With cycle time, usually aren’t 80-90% within a tight band and the rest are the ones with special causes?

Any time someone is talking about cycle time in the context of a discussion about MCS, they are throwing more terminology in the mix when it’s simply not necessary. Cycle Time is not an input into MCS and anyone who thinks it is needs to re-read about MCS in the context of software development.

Coming back to the point raised, this is again a statement that we should be qualifying with real data. Take this teams cycle time data:

And put it into a PBC:

Here only 1 of the 30 (3%) data points is above our UNPL - nowhere near 10-20%. This is just one team, but we need to be extremely mindful about making generalisations without this being backed by data. 

Is MCS adding anything to software predictability?

This again is one where almost certainly there will never be agreement. There will never be consensus on what we mean by ‘predictability’, so to make the black and white statement of MCS not adding anything to software predictability feels unfair. 

There are still plenty of organisations who view predictability (and measure it as such) as say-do ratio, which we know is an incredibly naive take on software development. If you wanted something more objective, you could view predictability through the lens of a PBC, and argue that if we are within those UNPL/LNPL lines then we are in fact ‘predictable’ - but we know PBCs are quite daunting to get your head around and, as useful as they are, are still not used by so many organisations/practitioner in spite of what they show.

When it comes to MCS, I believe it’s better to validate its impact/effectiveness through a series of questions:

Is it making us aware of variation and its impact in our process? Yes.

Is it helping everyone understand that there are a range of outcomes that can occur and the levers we can pull to change those? Yes.

Is it helping us better understand and communicate risk?
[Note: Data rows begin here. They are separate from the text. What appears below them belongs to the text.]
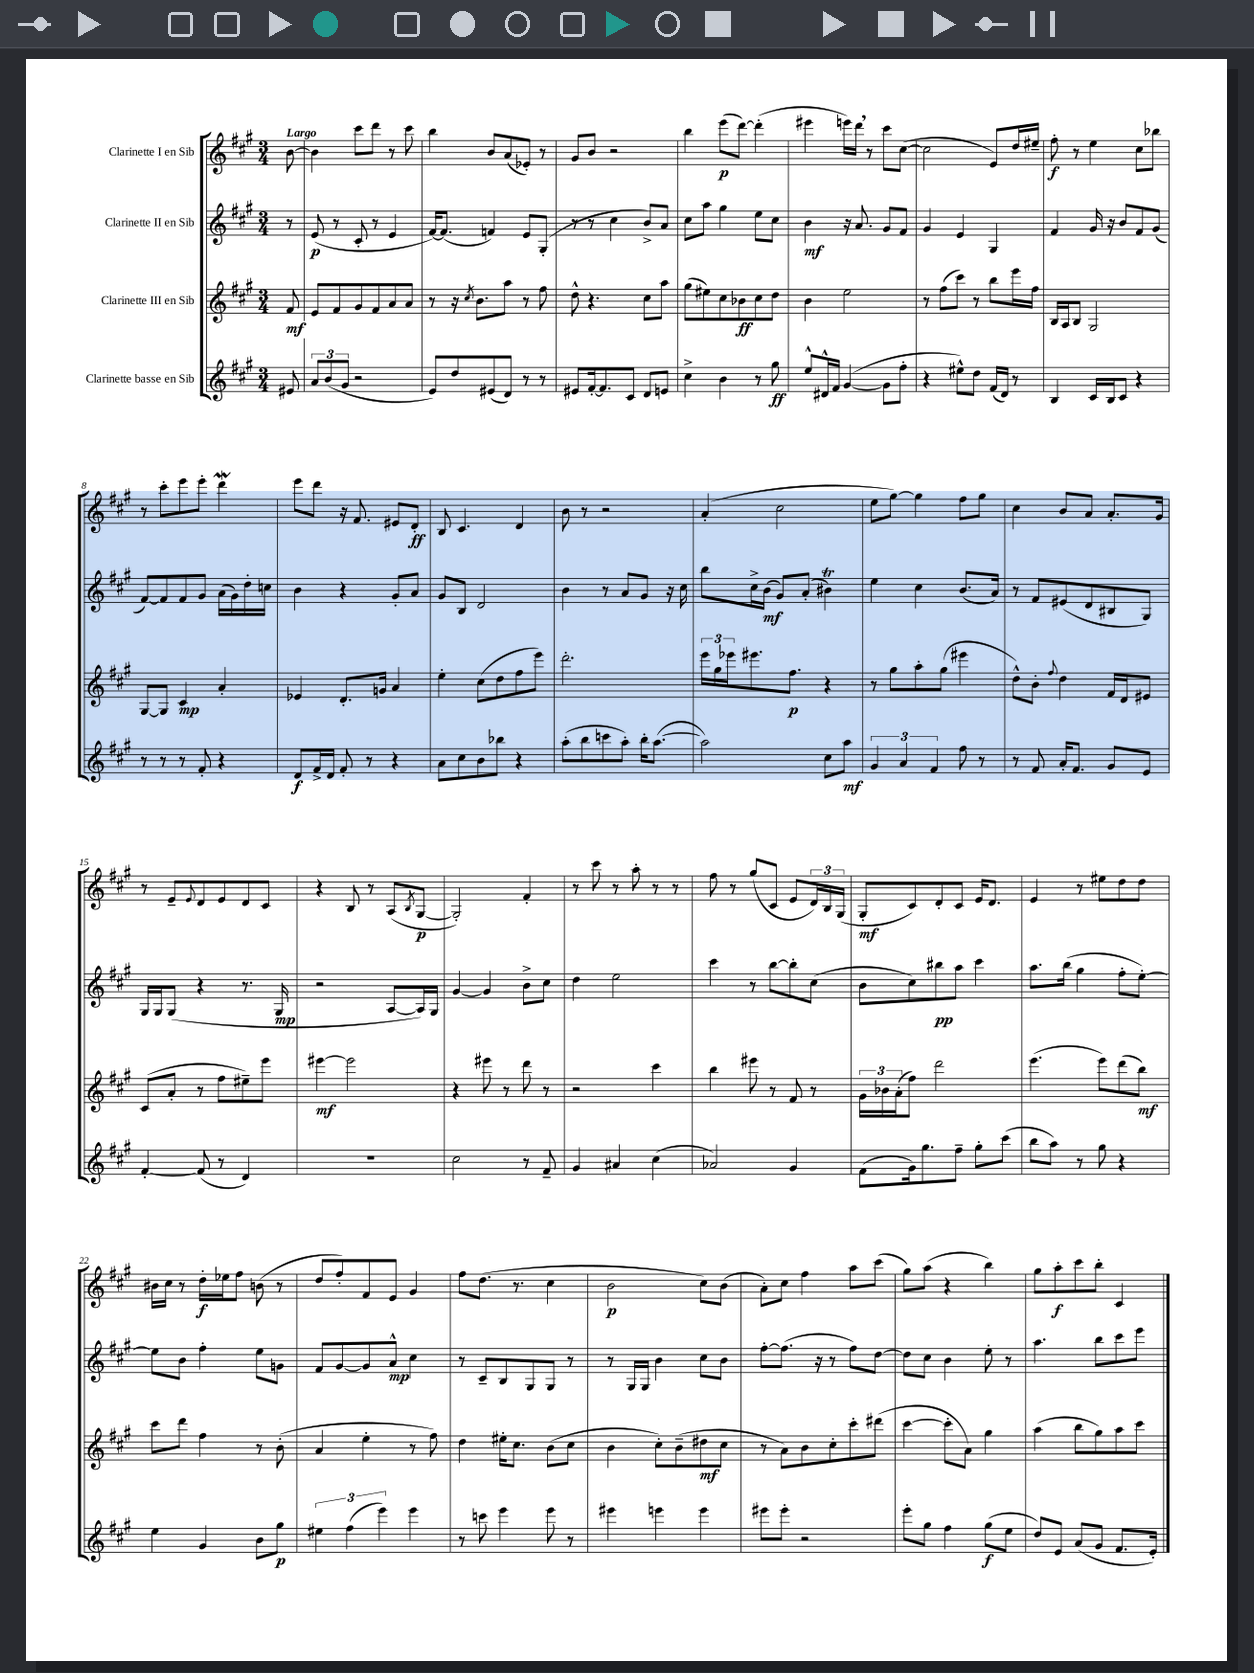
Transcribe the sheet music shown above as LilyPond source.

<<
\new StaffGroup <<
\new Staff = "s0" \with { instrumentName = "Clarinette I en Sib" } {
    \clef treble \key a \major \numericTimeSignature \time 3/4 \partial 8 \tempo "Largo"
    b'8~ |
    b'4 cis'''8 d'''8 r8 cis'''8 |
    b''4 b'8 a'8( ees'8-.) r8 |
    gis'8 b'8 r2 |
    b''4 e'''8\p( d'''8~) d'''4-.( |
    eis'''4 e'''16) d'''16 \breathe r8 cis'''8 cis''8~( |
    cis''2 e'8) d''16 eis''16-- |
    fis''8-.\f r8 e''4 cis''8 bes''8 |
    r8 cis'''8-. e'''8 e'''8-. d'''4\mordent |
    e'''8 d'''8 r16 fis'8. eis'8 d'8-.\ff |
    b8 cis'4. d'4 |
    b'8 r8 r2 |
    a'4-.( cis''2 |
    e''8 gis''8~) gis''4 fis''8 gis''8 |
    cis''4 b'8 a'8 a'8.-. gis'16 |
    r8 e'8-- \appoggiatura { e'8 } d'8 e'8 d'8 cis'8 |
    r4 b8 r8 a8( \acciaccatura { b8 } gis8~\p |
    gis2-.) fis'4-. |
    r8 cis'''8 r8 a''8-. r8 r8 |
    fis''8 r8 gis''8( cis'8 e'8 \tuplet 3/2 { d'16) b16 gis16( } |
    gis8-.\mf cis'8) d'8-. cis'8 e'16 d'8. |
    e'4 r8 eis''8 d''8 d''8 |
    bis'16 cis''16 r8 d''16-.\f ees''16 fis''8 b'8( r8 |
    d''8 fis''8-.) fis'8 e'8 gis'4 |
    fis''8 d''8.( r8. cis''4 |
    b'2\p cis''8) b'8( |
    a'8-.) cis''8 fis''4 a''8 cis'''8( |
    gis''8) a''8( r4 b''4) |
    gis''8 a''8-.\f cis'''8 b''8-. cis'4 \bar "|." |
}
\new Staff = "s1" \with { instrumentName = "Clarinette II en Sib" } {
    \clef treble \key a \major \numericTimeSignature \time 3/4 \partial 8
    r8 |
    e'8\p( r8 cis'8-. r8 e'4 |
    fis'16~) fis'8.( f'4) e'8 gis8-.( |
    r8 r8 cis''4 b'8->) a'8 |
    cis''8 a''8 gis''4 e''8 cis''8 |
    b'4\mf r16 a'8. gis'8 fis'8 |
    gis'4 e'4 gis4 |
    fis'4 gis'16 r16 b'8 fis'8 gis'8( |
    fis'8~) fis'8 fis'8 gis'8 a'16( gis'16) d''16-. c''16 |
    b'4 r4 gis'8-. a'8 |
    gis'8 b8 d'2 |
    b'4 r8 a'8 gis'8 r16 cis''16 |
    b''8 cis''16-> b'16\mf( gis'8) a'8-.( bis'4\trill) |
    e''4 cis''4 b'8.( a'16) |
    r8 fis'8 eis'8( d'8 bis8 gis8) |
    gis16 gis16 gis8( r4 r8. gis16\mp |
    r2 a8~ a16) gis16 |
    gis'4~ gis'4 b'8-> cis''8 |
    d''4 e''2 |
    cis'''4 r8 b''8~ b''8-. cis''8( |
    b'8 cis''8) bis''8\pp a''8 cis'''4 |
    a''8. b''16( gis''4 fis''8-. e''8~-.) |
    e''8 b'8 fis''4-. e''8 g'8 |
    fis'8 gis'8~ gis'8 a'8-^\mp cis''4 |
    r8 cis'8-- b8 gis8 gis8 r8 |
    r8 gis16 gis16 b'4 cis''8 b'8 |
    fis''8~-. fis''8.( r16 r8 fis''8) d''8~ |
    d''8 cis''8 b'4 e''8-. r8 |
    a''4. b''8 cis'''8 e'''8 \bar "|." |
}
\new Staff = "s2" \with { instrumentName = "Clarinette III en Sib" } {
    \clef treble \key a \major \numericTimeSignature \time 3/4 \partial 8
    fis'8\mf |
    e'8 fis'8 gis'8 fis'8 a'8 a'8 |
    r8 r16 \acciaccatura { cis''8 } b'8. a''8 r8 fis''8 |
    d''8-^ r4. cis''8 a''8 |
    gis''8( eis''8) cis''8 bes'8\ff cis''8 d''8 |
    b'4 e''2 |
    r8 fis''8( cis'''8) r8 b''8 e'''16 fis''16 |
    b16 a16 b8 gis2 |
    gis8~ gis8 cis'4\mp a'4-. |
    ees'4 d'8.-. g'16 a'4 |
    e''4-. cis''8( d''8 fis''8 e'''8) |
    d'''2.-. |
    \tuplet 3/2 { e'''16 gis''16 ees'''16 } eis'''8. fis''8.\p r4 |
    r8 gis''8 a''8-. gis''8( eis'''4 |
    d''8-^) b'8-. \appoggiatura { fis''8 } d''4 fis'16 d'16 eis'8 |
    cis'8( a'8-. r8 fis''8 eis''8--) e'''8 |
    eis'''4~\mf eis'''2 |
    r4 eis'''8 r8 d'''8 r8 |
    r2 cis'''4 |
    b''4 eis'''8 r8 fis'8 r8 |
    \tuplet 3/2 { gis'16 bes'16 a'16-.( } fis''8) d'''2 |
    e'''4.( e'''8) d'''8( b''8\mf) |
    cis'''8 d'''8 fis''4 r8 b'8-.( |
    a'4 e''4-. r8 fis''8) |
    d''4 eis''16-. cis''8. b'8( cis''8 |
    b'4 cis''8-.) b'8--( dis''8\mf cis''8 |
    r8 a'8) b'8 cis''8-. cis'''8-. dis'''8( |
    cis'''4~ cis'''8-. a'8) gis''4 |
    a''4( b''8 gis''8) a''8 cis'''8 \bar "|." |
}
\new Staff = "s3" \with { instrumentName = "Clarinette basse en Sib" } {
    \clef treble \key a \major \numericTimeSignature \time 3/4 \partial 8
    eis'8 |
    \tuplet 3/2 { a'8 b'8( gis'8 } r2 |
    e'8) d''8 eis'8( d'8) r8 r8 |
    eis'8 fis'16~-. fis'8. cis'8 d'8 e'8 |
    cis''4-> b'4 r8 gis''8\ff |
    e''8-^ dis'16-^ fis'16 gis'4~( gis'8 fis''8-. |
    r4 eis''8-^) d''8 fis'16( d'16) r8 |
    b4 cis'16 b16 cis'8 r4 |
    r8 r8 r8 fis'8-. r4 |
    d'8\f fis'16-> d'16 fis'8-. r8 r4 |
    a'8 cis''8 b'8 bes''8 r4 |
    a''8-.( b''8 c'''8 a''8-.) b''16-. a''8.~( |
    a''2) cis''8 a''8\mf |
    \tuplet 3/2 { gis'4 a'4 fis'4 } fis''8 r8 |
    r8 fis'8 a'16-. fis'8. gis'8 e'8 |
    fis'4~-. fis'8( r8 d'4) |
    R2. |
    cis''2 r8 fis'8-- |
    gis'4 ais'4 cis''4( |
    aes'2) gis'4 |
    fis'8( gis'16) gis''8. fis''8-- gis''8-. cis'''8( |
    b''8 a''8) r8 gis''8 r4 |
    e''4 gis'4 b'8 gis''8\p |
    \tuplet 3/2 { eis''4 fis''4( e'''4) } e'''4 |
    r8 c'''8 e'''4 e'''8 r8 |
    eis'''4 e'''4 e'''4 |
    eis'''8 eis'''8-. r2 |
    e'''8-. gis''8 fis''4 gis''8\f( e''8 |
    d''8) e'8 a'8( gis'8 fis'8. e'16-.) \bar "|." |
}
>>
>>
Yes. 

Those might not fit your definition of ‘predictability’, but they certainly make the world of delivery of software easier. 

Ultimately, Monte Carlo Simulation is not about adding complexity for its own sake. It’s about helping us see uncertainty, model risk, and make better delivery commitments. If we reduce it to averaging, we miss its true value, and lose a powerful tool for managing the realities of software delivery.